The same with Provides: java(commons-logging:commons-logging). Fedora is already doing this as mvn(..), but is this maven specific?.

Why do we need xml files with maps, fragments of XML files that need to be updated at install and uninstall time?.

Looking for a new solution…

I discussed this with Fedora developers Alexander Kurtakov and Stanislav Ochotnicky and they mostly agreed with my concerns. They pointed me to Carlo de Wolf’s work on a similar solution, but using a standard maven repository layout.

Carlo’s solution does not touch maven but is implemented as a plugin that gets loaded using a custom config file that is used when you call the wrapper script fmvn instead of mvn (for Fedora-Maven).

The whole solution as they described it has some extras like macros to symlink the maven repository artifacts so that they can be found as artifacts in the JPP layout. I am not sure if we need this. What I like from the solution alone:

  • It does what you expect: uses only the local repository and ignores versions (uses latest) if the requested version is not found.
  • It does not require macros. We need to build stuff on released distros and it is no fun to introduce new rpm macros.
  • It does not require patching maven. fmvn is a separate package, providing the plugins and the wrapper script.
  • As soon as Carlo gets “mvn install” working, there is no need to manually install the jar/pom in the spec file. Just calling “fmvn install” should build and install it.

I have been playing with Carlo’s plugins and it looks very promising. Fedora would need time to switch to a solution like this, but at SUSE we don’t have maven in our stack so we have nothing to lose and at the same time we can help serving as a test bed.

The current plan…

Not having the need to patch maven allows us to use a vanilla build of Maven for bootstrapping.

maven-bootstrap (upstream binary release, Provides: maven)
fmvn-bootstrap (binary jars built locally with maven, Provides: fmvn)

Note: If you have more than one package with the same capability and want to use it in (Build)Requires, you will need to setup “Prefer:” in prjconf.

We would like to build now maven using fmvn. Here is where the circular dependencies start. We need maven (provided by maven-bootstrap) and it dependencies, like plexus and a big bunch of maven plugins.

Here is where pom2spec comes to the rescue. This script allows to quickly create bootstrap packages from search.maven.org. It is based on Pascal Bleser’s script.

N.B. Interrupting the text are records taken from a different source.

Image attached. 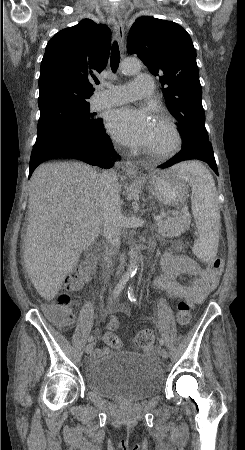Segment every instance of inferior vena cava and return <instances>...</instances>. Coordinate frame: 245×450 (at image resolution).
<instances>
[{"label":"inferior vena cava","mask_w":245,"mask_h":450,"mask_svg":"<svg viewBox=\"0 0 245 450\" xmlns=\"http://www.w3.org/2000/svg\"><path fill=\"white\" fill-rule=\"evenodd\" d=\"M100 206L103 216V234L117 250L120 248V235L123 224L119 196L118 179L114 171L109 170L100 176Z\"/></svg>","instance_id":"obj_1"}]
</instances>
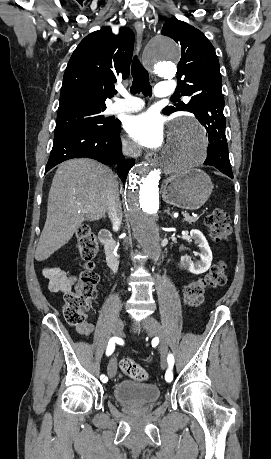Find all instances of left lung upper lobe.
Wrapping results in <instances>:
<instances>
[{
    "label": "left lung upper lobe",
    "mask_w": 271,
    "mask_h": 459,
    "mask_svg": "<svg viewBox=\"0 0 271 459\" xmlns=\"http://www.w3.org/2000/svg\"><path fill=\"white\" fill-rule=\"evenodd\" d=\"M161 34L181 45L176 92L191 97L188 104L180 102L168 106L163 113L189 111L198 120L218 116L225 118L219 61L210 41L200 30L177 18L166 21Z\"/></svg>",
    "instance_id": "1"
}]
</instances>
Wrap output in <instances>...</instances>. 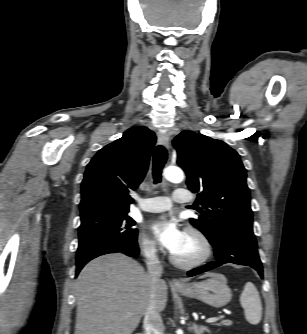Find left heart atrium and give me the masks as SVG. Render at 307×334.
<instances>
[{
    "label": "left heart atrium",
    "mask_w": 307,
    "mask_h": 334,
    "mask_svg": "<svg viewBox=\"0 0 307 334\" xmlns=\"http://www.w3.org/2000/svg\"><path fill=\"white\" fill-rule=\"evenodd\" d=\"M151 231L158 243L171 253L176 252L185 240L186 233L170 217H164L153 222Z\"/></svg>",
    "instance_id": "left-heart-atrium-1"
}]
</instances>
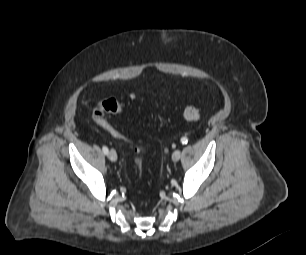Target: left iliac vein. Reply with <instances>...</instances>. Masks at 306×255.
Masks as SVG:
<instances>
[{
  "mask_svg": "<svg viewBox=\"0 0 306 255\" xmlns=\"http://www.w3.org/2000/svg\"><path fill=\"white\" fill-rule=\"evenodd\" d=\"M181 157V151L180 150H175L172 154V160L174 162H177Z\"/></svg>",
  "mask_w": 306,
  "mask_h": 255,
  "instance_id": "4c4485c4",
  "label": "left iliac vein"
}]
</instances>
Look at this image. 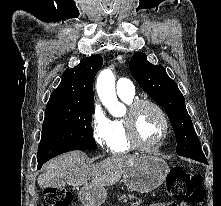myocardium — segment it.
<instances>
[{
	"label": "myocardium",
	"instance_id": "f54148a6",
	"mask_svg": "<svg viewBox=\"0 0 221 206\" xmlns=\"http://www.w3.org/2000/svg\"><path fill=\"white\" fill-rule=\"evenodd\" d=\"M143 106H149L153 108L159 114L163 122L164 129H163L162 137L160 141L154 146L144 145L140 141V138L138 135L137 124H136V114L138 110ZM124 122H125L127 136H128L130 144L132 145L133 149H136L142 152H154V151L159 150L166 142L168 135H169V131H170V124H169V120H168L166 113L164 112V110L161 108L159 104L149 99L134 100L129 105L127 115L124 118Z\"/></svg>",
	"mask_w": 221,
	"mask_h": 206
}]
</instances>
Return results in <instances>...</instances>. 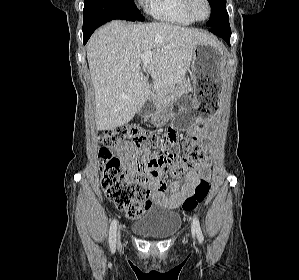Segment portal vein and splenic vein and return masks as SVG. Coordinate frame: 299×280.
Masks as SVG:
<instances>
[{"label": "portal vein and splenic vein", "mask_w": 299, "mask_h": 280, "mask_svg": "<svg viewBox=\"0 0 299 280\" xmlns=\"http://www.w3.org/2000/svg\"><path fill=\"white\" fill-rule=\"evenodd\" d=\"M141 58L144 62H148L150 61V59L152 58V52L148 51V52H145L141 55ZM166 92V91H165Z\"/></svg>", "instance_id": "obj_1"}]
</instances>
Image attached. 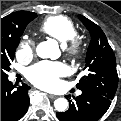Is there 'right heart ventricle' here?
<instances>
[{
	"instance_id": "e07e8e85",
	"label": "right heart ventricle",
	"mask_w": 121,
	"mask_h": 121,
	"mask_svg": "<svg viewBox=\"0 0 121 121\" xmlns=\"http://www.w3.org/2000/svg\"><path fill=\"white\" fill-rule=\"evenodd\" d=\"M40 31L56 40L62 45L77 37L76 25L64 16H51L46 18L39 27Z\"/></svg>"
}]
</instances>
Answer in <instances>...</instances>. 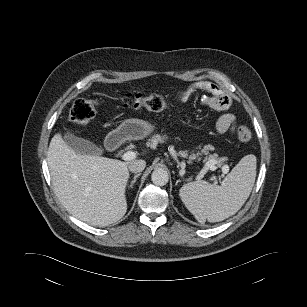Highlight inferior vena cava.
Masks as SVG:
<instances>
[{
    "mask_svg": "<svg viewBox=\"0 0 307 307\" xmlns=\"http://www.w3.org/2000/svg\"><path fill=\"white\" fill-rule=\"evenodd\" d=\"M146 167V162L144 160H134L128 165V169L131 172L137 173L142 172Z\"/></svg>",
    "mask_w": 307,
    "mask_h": 307,
    "instance_id": "1",
    "label": "inferior vena cava"
}]
</instances>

So lets say I need a bootstrap package for maven-compiler-plugin:


org.apache.maven.plugins:maven-compiler-plugin : using version 2.3.2
Writing maven-compiler-plugin-bin.spec
Done
Downloading maven-compiler-plugin-2.3.2.pom...
######################################################################## 100.0%
Downloading maven-compiler-plugin-2.3.2.jar...
######################################################################## 100.0%
t http://repo1.maven.org/maven2/org/apache/maven/plugins/maven-compiler-plugin/2.3.2/maven-compiler-plugin-2.3.2.pom
_ http://repo1.maven.org/maven2/org/apache/maven/plugins/maven-compiler-plugin/2.3.2/maven-compiler-plugin-2.3.2.jar

Which generates the following files:


maven-compiler-plugin-2.3.2.jar
maven-compiler-plugin-2.3.2.pom
maven-compiler-plugin-bin.spec

If I build it, I get an rpm with the following layout:


/usr/share/java/maven-compiler-plugin.jar
/usr/share/maven/repository/org/apache/maven/plugins/maven-compiler-plugin/maven-compiler-plugin-2.3.2.jar
/usr/share/maven/repository/org/apache/maven/plugins/maven-compiler-plugin/maven-compiler-plugin-2.3.2.pom

/usr/share/java/maven-compiler-plugin.jar is just a symlink to the real jar. This layout is enough for fmvn to find the artifact and also for legacy packages to just use build-class-path. It would still be better to enhance build-class-path to also accept groupId:artifactId keys and return the path to the jar.

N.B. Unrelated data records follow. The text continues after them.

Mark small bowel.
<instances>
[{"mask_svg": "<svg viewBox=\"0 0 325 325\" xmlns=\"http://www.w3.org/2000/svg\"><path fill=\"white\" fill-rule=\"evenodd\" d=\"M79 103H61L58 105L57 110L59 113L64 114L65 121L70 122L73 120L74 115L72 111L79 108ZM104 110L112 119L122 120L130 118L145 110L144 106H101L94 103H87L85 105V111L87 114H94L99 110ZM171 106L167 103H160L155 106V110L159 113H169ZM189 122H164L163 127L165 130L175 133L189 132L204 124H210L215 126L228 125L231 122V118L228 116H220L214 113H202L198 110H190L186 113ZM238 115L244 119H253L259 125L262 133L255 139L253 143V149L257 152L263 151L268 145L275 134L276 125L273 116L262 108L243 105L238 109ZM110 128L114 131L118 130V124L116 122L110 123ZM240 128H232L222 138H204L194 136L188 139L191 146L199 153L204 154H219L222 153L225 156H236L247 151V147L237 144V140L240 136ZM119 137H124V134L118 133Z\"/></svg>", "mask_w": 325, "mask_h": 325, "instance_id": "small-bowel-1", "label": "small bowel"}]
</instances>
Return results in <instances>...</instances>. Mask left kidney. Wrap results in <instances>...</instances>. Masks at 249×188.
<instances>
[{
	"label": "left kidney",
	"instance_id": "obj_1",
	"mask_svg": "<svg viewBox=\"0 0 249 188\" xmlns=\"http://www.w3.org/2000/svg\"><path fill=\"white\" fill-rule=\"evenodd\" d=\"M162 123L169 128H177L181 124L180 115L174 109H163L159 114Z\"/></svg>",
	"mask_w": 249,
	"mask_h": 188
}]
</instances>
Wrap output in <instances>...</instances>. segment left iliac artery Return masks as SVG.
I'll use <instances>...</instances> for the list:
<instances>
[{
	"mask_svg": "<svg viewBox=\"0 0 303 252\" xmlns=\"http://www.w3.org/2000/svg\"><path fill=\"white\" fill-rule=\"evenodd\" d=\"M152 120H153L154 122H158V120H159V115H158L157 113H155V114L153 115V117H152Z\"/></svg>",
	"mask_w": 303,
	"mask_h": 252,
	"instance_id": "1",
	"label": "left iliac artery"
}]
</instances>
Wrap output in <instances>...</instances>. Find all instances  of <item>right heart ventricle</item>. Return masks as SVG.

The -bin suffix is to allow then the real package (built from source) to coexist in the same repository. The package with the -bin suffix also "Provides:" the package without the suffix so it can be used by dependent packages. Actually both "Provide:" java(org.apache.maven.plugins:maven-compiler-plugin) which is what a package that depends on it should "BuildRequire:".

Once Carlo's resolver works with "mvn install" I will try to build a repository following this method.


9 Comments

The greatest unknown openSUSE 11.0 package management feature

During the development of openSUSE 11.0, we have been reporting in real time cool improvements like the [fast installation][4], [how YaST became sexy][5], [how YaST/ZYpp/zypper became fast][1], [how YaST/ZYpp/zypper performs better than others][2] and even [that our solver is also really smart][3].

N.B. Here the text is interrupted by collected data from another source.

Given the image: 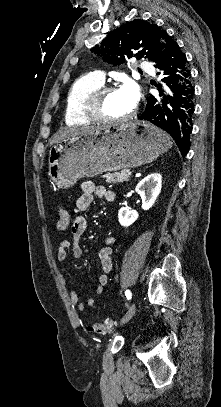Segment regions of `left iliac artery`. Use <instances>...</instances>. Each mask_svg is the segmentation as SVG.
Listing matches in <instances>:
<instances>
[{
	"label": "left iliac artery",
	"mask_w": 221,
	"mask_h": 407,
	"mask_svg": "<svg viewBox=\"0 0 221 407\" xmlns=\"http://www.w3.org/2000/svg\"><path fill=\"white\" fill-rule=\"evenodd\" d=\"M125 295H126L128 300H130L132 298V293L130 292V290H126Z\"/></svg>",
	"instance_id": "left-iliac-artery-1"
}]
</instances>
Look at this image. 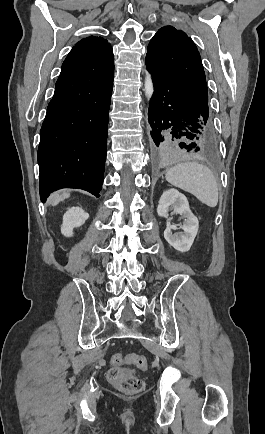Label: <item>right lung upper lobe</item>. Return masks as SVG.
<instances>
[{"label":"right lung upper lobe","instance_id":"obj_1","mask_svg":"<svg viewBox=\"0 0 265 434\" xmlns=\"http://www.w3.org/2000/svg\"><path fill=\"white\" fill-rule=\"evenodd\" d=\"M75 46L77 47H92L95 49H106V50H111V46L108 43L107 40H105L102 37H95V36H90L87 38H84L82 40H80Z\"/></svg>","mask_w":265,"mask_h":434}]
</instances>
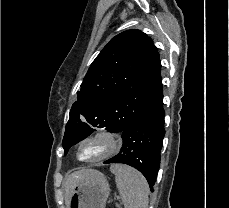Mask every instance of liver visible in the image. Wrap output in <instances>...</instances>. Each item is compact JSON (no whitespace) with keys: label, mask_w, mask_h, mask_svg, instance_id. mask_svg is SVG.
<instances>
[{"label":"liver","mask_w":229,"mask_h":208,"mask_svg":"<svg viewBox=\"0 0 229 208\" xmlns=\"http://www.w3.org/2000/svg\"><path fill=\"white\" fill-rule=\"evenodd\" d=\"M102 176L101 172H97V170H78V172H73L68 176L65 182V192H66V206H69V198L77 184L80 182H84V180H93V178H100Z\"/></svg>","instance_id":"obj_1"}]
</instances>
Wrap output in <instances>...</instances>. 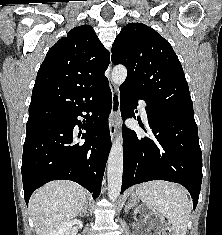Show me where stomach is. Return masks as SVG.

However, there is something else…

## Interoperability

Media_httpimg232image_yfnpi

### Background

One of the features of our stack is the availability of patches and patterns. The first provide updates in a sense of “fix for a problem” (which can mean various, or none updated packages), while patterns are intelligent groups that can recommend, require and suggest packages in order to make certain functionality available, without being too strict in the specific packages to install.

Unlike in other systems where groups and updates are handled as special entities, ZYpp patterns and patches are just objects with dependencies like packages, and the solver threats them in the same way.

Because rpm installed packages database does not know about patterns and patches, in openSUSE 10.x (and SLE10) those objects are installed in a separate database, only viewable to libzypp. This is hidden to the users, but does not allow for easy management using 3rd party tools.

In addition to that, the patch metadata format is our own extension to the [metadata][7] handled by [yum][6], the tool used by Fedora and Centos. That means, even if other distribution provide similar concepts, they will mostly ignore our extended metadata.

This is sad, if we share 90% of the metadata format, why not go further?. Sometimes it is no worth to wait that others do steps in becoming more interoperable with you, so what about doing those steps ourselves?

At this time, Fedora was implementing updates metadata by using a yum plugin and a updateinfo.xml description. Metadata for deltarpm availability is handled via the yum-presto plugin.

### Sharing tools and data, a step for Interoperability

#### Metadata format

In openSUSE 11.0, ZYpp reads patches from updateinfo.xml too! ([check 11.0 update repo!][17]). Not only that, our delta rpm availability metadata will be in the same format [yum-presto][9] (with some modifications agreed with its author).

How will this benefit you?

* You will be able to use yum stack with updates out of the box with updates and deltarpms, and they will just work.
* You will be able to generate custom patches for openSUSE using existing tools like [Bodhi][8], from Fedora, or generate custom deltarpm information using the yum-presto included tools.
* We are working hard to get the [ZYpp/YaST stack to build on Fedora][10] (and other distros), in a near future, you will be able to enjoy ZYpp performance and features on Fedora with their own repositories!
* We decoupled the delta-rpm information from patches, so we may start adding delta-rpm to normal factory packages and it will start to work out of the box!
* Much more!

#### Handling of patches and patterns

As we mentioned, in 10.x codebase we used to install patterns and patches in a special database. This is no longer the case.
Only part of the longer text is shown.